C’è poi la questione dei migranti. L’Europa continua ad andare in ordine sparso.
«Sono d’accordo con il governatore di Bankitalia, Fabio Panetta, quando dice che serve più Europa e servono più migranti regolari per lo sviluppo. È ormai coscienza comune che la vicenda dei migranti sia una grande questione epocale, che riguarderà tutti per i prossimi decenni. L’integrazione è indispensabile per il nostro futuro. Anche la ripresa del confronto sullo ius scholae è un ottimo segnale».
Che ruolo ha l’Italia nella partita europea? È un freno o uno stimolo?
«Nell’Europa dei 27 c’è una grande disponibilità verso l’Italia. Il fatto che sia stato affidato a Mario Draghi il rapporto sulla competitività e a me quello sul mercato unico non è che uno dei segnali.
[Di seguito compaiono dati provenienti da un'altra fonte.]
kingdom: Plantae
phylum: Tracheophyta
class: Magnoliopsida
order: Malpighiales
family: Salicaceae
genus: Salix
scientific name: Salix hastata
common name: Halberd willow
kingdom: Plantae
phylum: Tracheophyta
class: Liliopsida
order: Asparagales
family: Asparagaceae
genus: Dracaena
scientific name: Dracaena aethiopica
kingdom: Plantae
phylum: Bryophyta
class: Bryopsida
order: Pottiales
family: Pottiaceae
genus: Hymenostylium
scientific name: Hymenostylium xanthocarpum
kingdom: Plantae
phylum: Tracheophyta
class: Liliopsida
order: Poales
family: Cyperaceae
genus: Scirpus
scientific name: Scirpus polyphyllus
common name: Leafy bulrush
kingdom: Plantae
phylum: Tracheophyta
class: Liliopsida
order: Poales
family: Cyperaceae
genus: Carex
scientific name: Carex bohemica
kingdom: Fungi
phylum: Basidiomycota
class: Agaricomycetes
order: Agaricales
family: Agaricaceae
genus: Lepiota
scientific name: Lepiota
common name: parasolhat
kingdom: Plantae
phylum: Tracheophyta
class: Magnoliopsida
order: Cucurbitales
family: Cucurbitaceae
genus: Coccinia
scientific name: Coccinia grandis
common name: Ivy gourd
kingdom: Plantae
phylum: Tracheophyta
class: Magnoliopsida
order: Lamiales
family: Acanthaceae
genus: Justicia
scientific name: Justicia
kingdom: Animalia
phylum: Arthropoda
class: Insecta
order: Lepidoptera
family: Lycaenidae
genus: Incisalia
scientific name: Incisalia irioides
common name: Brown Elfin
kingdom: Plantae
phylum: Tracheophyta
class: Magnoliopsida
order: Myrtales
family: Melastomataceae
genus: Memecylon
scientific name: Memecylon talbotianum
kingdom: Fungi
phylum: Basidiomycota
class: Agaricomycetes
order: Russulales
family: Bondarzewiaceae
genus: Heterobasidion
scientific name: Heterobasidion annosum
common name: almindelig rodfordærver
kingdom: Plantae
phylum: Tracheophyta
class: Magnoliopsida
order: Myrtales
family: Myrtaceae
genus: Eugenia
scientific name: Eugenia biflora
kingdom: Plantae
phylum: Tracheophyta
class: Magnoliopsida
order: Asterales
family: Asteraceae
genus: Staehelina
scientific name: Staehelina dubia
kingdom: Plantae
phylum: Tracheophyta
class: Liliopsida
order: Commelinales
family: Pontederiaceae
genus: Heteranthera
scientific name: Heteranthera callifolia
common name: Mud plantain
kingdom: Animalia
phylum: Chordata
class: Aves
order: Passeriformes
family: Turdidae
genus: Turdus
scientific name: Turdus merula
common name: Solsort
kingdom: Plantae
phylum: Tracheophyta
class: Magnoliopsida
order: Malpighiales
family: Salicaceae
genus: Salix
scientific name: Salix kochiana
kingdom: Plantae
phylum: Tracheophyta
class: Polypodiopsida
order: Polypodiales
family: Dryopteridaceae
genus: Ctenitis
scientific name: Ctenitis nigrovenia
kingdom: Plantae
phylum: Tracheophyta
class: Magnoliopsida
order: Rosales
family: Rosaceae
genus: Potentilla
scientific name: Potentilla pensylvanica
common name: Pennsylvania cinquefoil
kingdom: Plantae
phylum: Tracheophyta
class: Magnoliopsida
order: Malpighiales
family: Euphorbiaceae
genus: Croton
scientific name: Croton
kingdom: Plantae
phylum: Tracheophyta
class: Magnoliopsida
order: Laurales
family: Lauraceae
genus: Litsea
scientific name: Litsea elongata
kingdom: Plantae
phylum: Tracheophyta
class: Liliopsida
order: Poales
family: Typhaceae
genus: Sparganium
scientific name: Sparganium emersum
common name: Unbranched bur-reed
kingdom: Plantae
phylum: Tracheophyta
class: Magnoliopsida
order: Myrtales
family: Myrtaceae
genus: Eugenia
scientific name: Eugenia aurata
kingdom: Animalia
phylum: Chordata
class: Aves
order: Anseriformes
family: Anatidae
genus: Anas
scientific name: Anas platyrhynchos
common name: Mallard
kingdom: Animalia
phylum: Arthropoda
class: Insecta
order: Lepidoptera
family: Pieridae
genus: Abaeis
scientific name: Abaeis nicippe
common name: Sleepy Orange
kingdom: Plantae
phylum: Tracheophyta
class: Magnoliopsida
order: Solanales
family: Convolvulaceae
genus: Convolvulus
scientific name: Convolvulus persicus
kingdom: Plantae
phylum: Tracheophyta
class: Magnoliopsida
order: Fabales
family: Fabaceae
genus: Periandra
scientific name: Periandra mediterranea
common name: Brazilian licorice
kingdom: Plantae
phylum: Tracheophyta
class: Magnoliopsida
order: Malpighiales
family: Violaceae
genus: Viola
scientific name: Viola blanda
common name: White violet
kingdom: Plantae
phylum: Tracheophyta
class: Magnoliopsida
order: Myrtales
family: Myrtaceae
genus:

C’è un grande spazio, sta all’Italia giocare bene le sue carte».
Le elezioni presidenziali negli Stati Uniti sono a un passo. Che cosa ha da sperare e temere l’Europa?
«Gli Stati Uniti sono di fronte a una scelta che può avere risvolti drammatici. Donald Trump non è lo stesso di otto anni fa, è molto peggio. Sono sollevato per il gesto generoso di Joe Biden che ha permesso a Kamala Harris di lottare per la presidenza. Serve ancora di più un’Europa unita, non solo per competere, ma anche per proteggersi».
Torna il dibattito sulla necessità di un Centro politico, 7 se ne è occupato di recente.
«La chiave per battere il populismo sono le coalizioni. Ursula von der Leyen lo sta facendo bene in Europa. In Germania, così come in Francia, dove non era mai successo, le coalizioni diventano sempre più necessarie. Una polarizzazione eccessiva rischia di produrre risultati tossici».